[[ Excerpted data open ]]
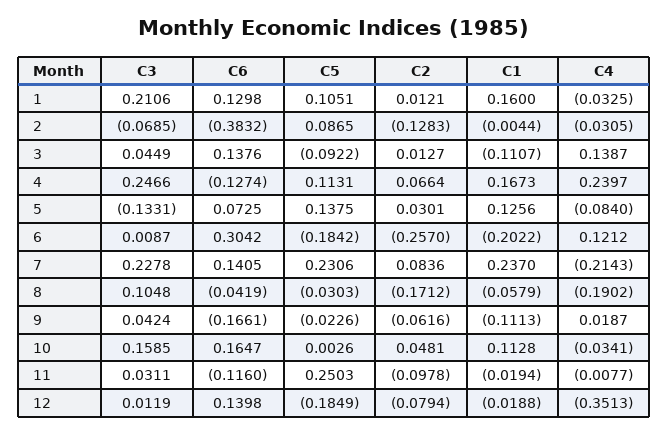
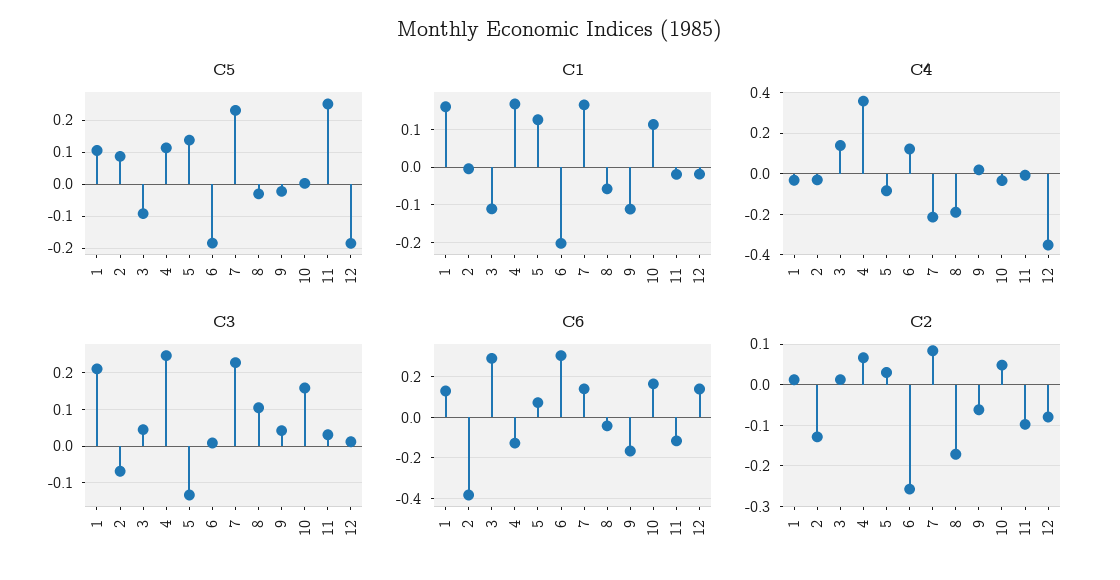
  {
    "C3": {
      "1": 0.2106,
      "2": -0.0685,
      "3": 0.0449,
      "4": 0.2466,
      "5": -0.1331,
      "6": 0.0087,
      "7": 0.2278,
      "8": 0.1048,
      "9": 0.0424,
      "10": 0.1585,
      "11": 0.0311,
      "12": 0.0119
    },
    "C6": {
      "1": 0.1298,
      "2": -0.3832,
-     "3": 0.1376,
+     "3": 0.3,
      "4": -0.1274,
      "5": 0.0725,
      "6": 0.3042,
      "7": 0.1405,
      "8": -0.0419,
      "9": -0.1661,
      "10": 0.1647,
      "11": -0.116,
      "12": 0.1398
    },
    "C5": {
      "1": 0.1051,
      "2": 0.0865,
      "3": -0.0922,
      "4": 0.1131,
      "5": 0.1375,
      "6": -0.1842,
      "7": 0.2306,
      "8": -0.0303,
      "9": -0.0226,
      "10": 0.0026,
      "11": 0.2503,
      "12": -0.1849
    },
    "C2": {
      "1": 0.0121,
      "2": -0.1283,
      "3": 0.0127,
      "4": 0.0664,
      "5": 0.0301,
      "6": -0.257,
      "7": 0.0836,
      "8": -0.1712,
      "9": -0.0616,
      "10": 0.0481,
      "11": -0.0978,
      "12": -0.0794
    },
    "C1": {
      "1": 0.16,
      "2": -0.0044,
      "3": -0.1107,
      "4": 0.1673,
      "5": 0.1256,
      "6": -0.2022,
-     "7": 0.237,
+     "7": 0.16,
      "8": -0.0579,
      "9": -0.1113,
      "10": 0.1128,
      "11": -0.0194,
      "12": -0.0188
    },
    "C4": {
      "1": -0.0325,
      "2": -0.0305,
      "3": 0.1387,
-     "4": 0.2397,
+     "4": 0.35,
      "5": -0.084,
      "6": 0.1212,
      "7": -0.2143,
      "8": -0.1902,
      "9": 0.0187,
      "10": -0.0341,
      "11": -0.0077,
      "12": -0.3513
    }
  }

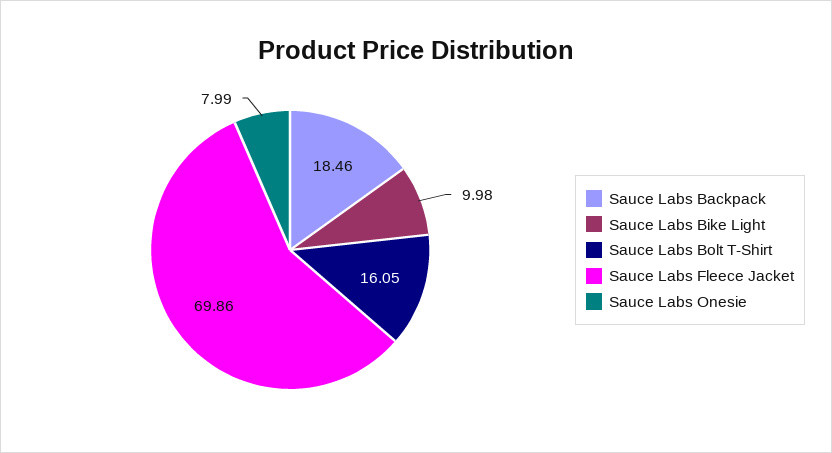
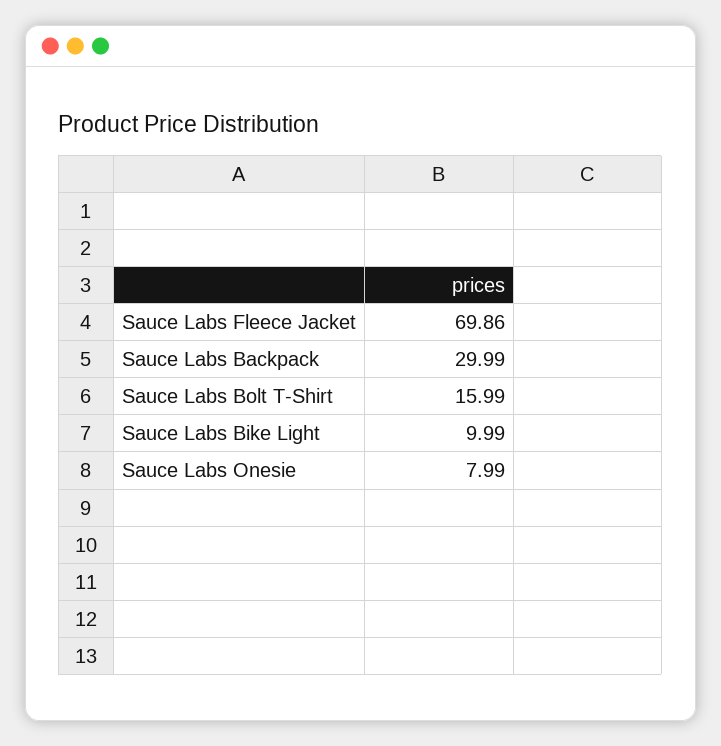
  {
-   "Sauce Labs Backpack": 18.46,
+   "Sauce Labs Backpack": 29.99,
-   "Sauce Labs Bike Light": 9.98,
+   "Sauce Labs Bike Light": 9.99,
-   "Sauce Labs Bolt T-Shirt": 16.05,
+   "Sauce Labs Bolt T-Shirt": 15.99,
    "Sauce Labs Fleece Jacket": 69.86,
    "Sauce Labs Onesie": 7.99
  }

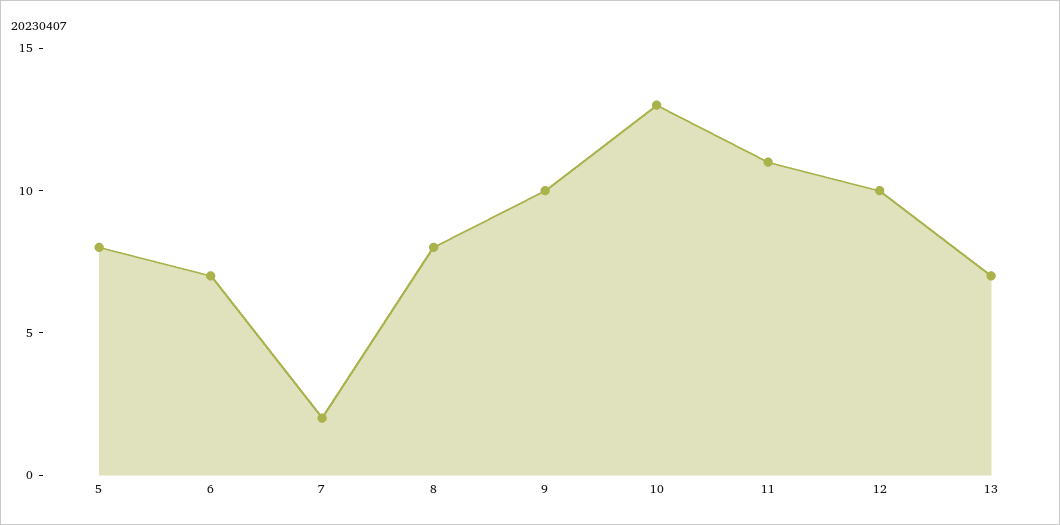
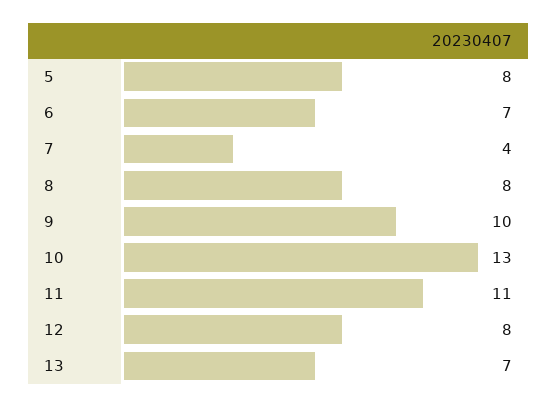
  {
    "5": 8,
    "6": 7,
-   "7": 2,
+   "7": 4,
    "8": 8,
    "9": 10,
    "10": 13,
    "11": 11,
-   "12": 10,
+   "12": 8,
    "13": 7
  }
[[ Excerpted data closed ]]
Exercise objective -> Write out the data again word for word, minus any images.

Task answer ->
  {
    "C3": {
      "1": 0.2106,
      "2": -0.0685,
      "3": 0.0449,
      "4": 0.2466,
      "5": -0.1331,
      "6": 0.0087,
      "7": 0.2278,
      "8": 0.1048,
      "9": 0.0424,
      "10": 0.1585,
      "11": 0.0311,
      "12": 0.0119
    },
    "C6": {
      "1": 0.1298,
      "2": -0.3832,
-     "3": 0.1376,
+     "3": 0.3,
      "4": -0.1274,
      "5": 0.0725,
      "6": 0.3042,
      "7": 0.1405,
      "8": -0.0419,
      "9": -0.1661,
      "10": 0.1647,
      "11": -0.116,
      "12": 0.1398
    },
    "C5": {
      "1": 0.1051,
      "2": 0.0865,
      "3": -0.0922,
      "4": 0.1131,
      "5": 0.1375,
      "6": -0.1842,
      "7": 0.2306,
      "8": -0.0303,
      "9": -0.0226,
      "10": 0.0026,
      "11": 0.2503,
      "12": -0.1849
    },
    "C2": {
      "1": 0.0121,
      "2": -0.1283,
      "3": 0.0127,
      "4": 0.0664,
      "5": 0.0301,
      "6": -0.257,
      "7": 0.0836,
      "8": -0.1712,
      "9": -0.0616,
      "10": 0.0481,
      "11": -0.0978,
      "12": -0.0794
    },
    "C1": {
      "1": 0.16,
      "2": -0.0044,
      "3": -0.1107,
      "4": 0.1673,
      "5": 0.1256,
      "6": -0.2022,
-     "7": 0.237,
+     "7": 0.16,
      "8": -0.0579,
      "9": -0.1113,
      "10": 0.1128,
      "11": -0.0194,
      "12": -0.0188
    },
    "C4": {
      "1": -0.0325,
      "2": -0.0305,
      "3": 0.1387,
-     "4": 0.2397,
+     "4": 0.35,
      "5": -0.084,
      "6": 0.1212,
      "7": -0.2143,
      "8": -0.1902,
      "9": 0.0187,
      "10": -0.0341,
      "11": -0.0077,
      "12": -0.3513
    }
  }

  {
-   "Sauce Labs Backpack": 18.46,
+   "Sauce Labs Backpack": 29.99,
-   "Sauce Labs Bike Light": 9.98,
+   "Sauce Labs Bike Light": 9.99,
-   "Sauce Labs Bolt T-Shirt": 16.05,
+   "Sauce Labs Bolt T-Shirt": 15.99,
    "Sauce Labs Fleece Jacket": 69.86,
    "Sauce Labs Onesie": 7.99
  }

  {
    "5": 8,
    "6": 7,
-   "7": 2,
+   "7": 4,
    "8": 8,
    "9": 10,
    "10": 13,
    "11": 11,
-   "12": 10,
+   "12": 8,
    "13": 7
  }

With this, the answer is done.